- Text segment:
An edited transcript of the conversation follows.

Knowledge@Wharton: It seems that there is a lot of concrete in Houston. That played a role in the flooding after Hurricane Harvey. When you have that much concrete, there’s nowhere for the water to flow when it rains.

Billy Fleming: Exactly. In the case of Houston, that’s one of the world’s most predictable disasters. When a storm like this comes through, and you’ve spent the better part of 20 years building highways and roads and low-density development to become one of the world’s geographically largest cities, there’s nowhere for that water to go.

The primary outlet for Houston when all that stormwater hits — whether it’s from a storm like Harvey or whether it’s from a summer shower — is to eventually get into Galveston Bay. When a storm like Harvey comes in and pushes a little bit of surge into that bay, it pretty much closes off its only real outlet.

Without all the natural systems that were there before the highways were built, without all of those green systems that have been replaced by strip malls and tract housing, that water doesn’t have anywhere to go.

- Work request 1: Rewrite the part of the listing that opens with the line containing "本初直呼内行～</blockquote>" and runs through the end of the listing, replacing "孙十万" with "孙权" and leaving everything else unchanged.

- Supplied records:

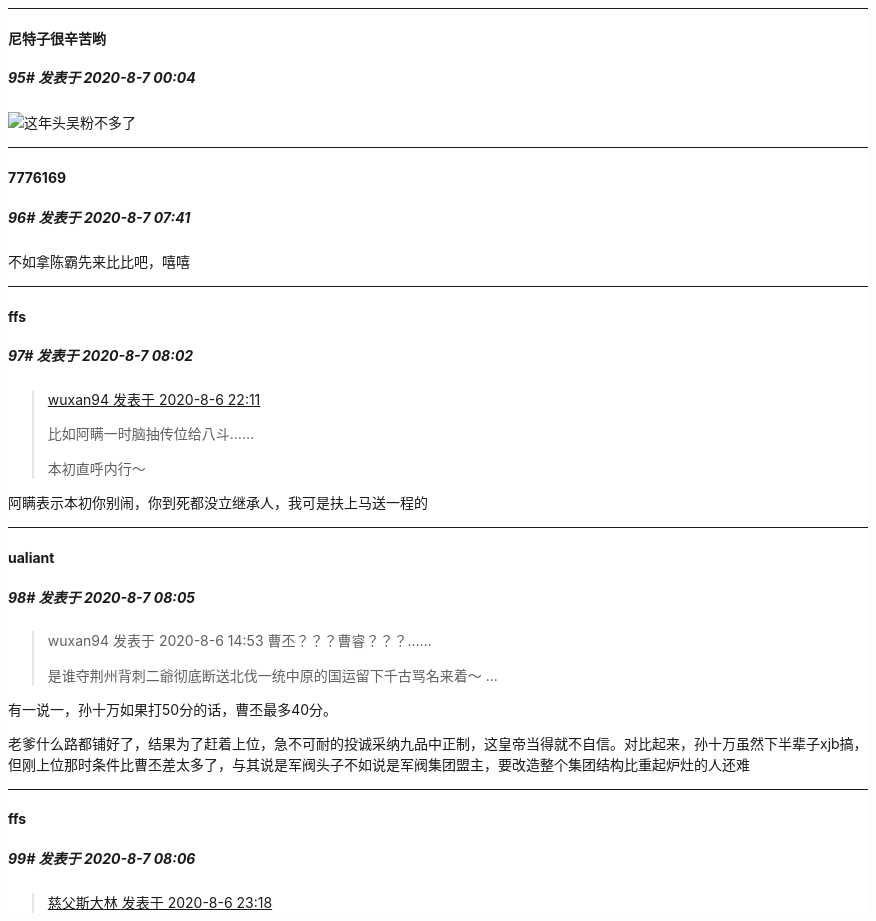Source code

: -----

####  尼特子很辛苦哟  
##### 95#       发表于 2020-8-7 00:04


<img src="https://static.saraba1st.com/image/smiley/face2017/112.png" referrerpolicy="no-referrer">这年头吴粉不多了


-----

####  7776169  
##### 96#       发表于 2020-8-7 07:41


不如拿陈霸先来比比吧，嘻嘻


-----

####  ffs  
##### 97#       发表于 2020-8-7 08:02


<blockquote><a href="httphttps://bbs.saraba1st.com/2b/forum.php?mod=redirect&amp;goto=findpost&amp;pid=48341806&amp;ptid=1953408" target="_blank">wuxan94 发表于 2020-8-6 22:11</a>

比如阿瞒一时脑抽传位给八斗……


本初直呼内行～</blockquote>
阿瞒表示本初你别闹，你到死都没立继承人，我可是扶上马送一程的


-----

####  ualiant  
##### 98#       发表于 2020-8-7 08:05


<blockquote>wuxan94 发表于 2020-8-6 14:53
曹丕？？？曹睿？？？……


是谁夺荆州背刺二爺彻底断送北伐一统中原的国运留下千古骂名来着～ ...</blockquote>
有一说一，孙十万如果打50分的话，曹丕最多40分。

老爹什么路都铺好了，结果为了赶着上位，急不可耐的投诚采纳九品中正制，这皇帝当得就不自信。对比起来，孙十万虽然下半辈子xjb搞，但刚上位那时条件比曹丕差太多了，与其说是军阀头子不如说是军阀集团盟主，要改造整个集团结构比重起炉灶的人还难


-----

####  ffs  
##### 99#       发表于 2020-8-7 08:06


<blockquote><a href="httphttps://bbs.saraba1st.com/2b/forum.php?mod=redirect&amp;goto=findpost&amp;pid=48342634&amp;ptid=1953408" target="_blank">慈父斯大林 发表于 2020-8-6 23:18</a>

- Work request 2: In the interview about Houston flooding, where does the city's stormwater eventually need to go?

- Task answer 1:
本初直呼内行～</blockquote>
阿瞒表示本初你别闹，你到死都没立继承人，我可是扶上马送一程的


-----

####  ualiant  
##### 98#       发表于 2020-8-7 08:05


<blockquote>wuxan94 发表于 2020-8-6 14:53
曹丕？？？曹睿？？？……


是谁夺荆州背刺二爺彻底断送北伐一统中原的国运留下千古骂名来着～ ...</blockquote>
有一说一，孙权如果打50分的话，曹丕最多40分。

老爹什么路都铺好了，结果为了赶着上位，急不可耐的投诚采纳九品中正制，这皇帝当得就不自信。对比起来，孙权虽然下半辈子xjb搞，但刚上位那时条件比曹丕差太多了，与其说是军阀头子不如说是军阀集团盟主，要改造整个集团结构比重起炉灶的人还难


-----

####  ffs  
##### 99#       发表于 2020-8-7 08:06


<blockquote><a href="httphttps://bbs.saraba1st.com/2b/forum.php?mod=redirect&amp;goto=findpost&amp;pid=48342634&amp;ptid=1953408" target="_blank">慈父斯大林 发表于 2020-8-6 23:18</a>

- Task answer 2: Galveston Bay.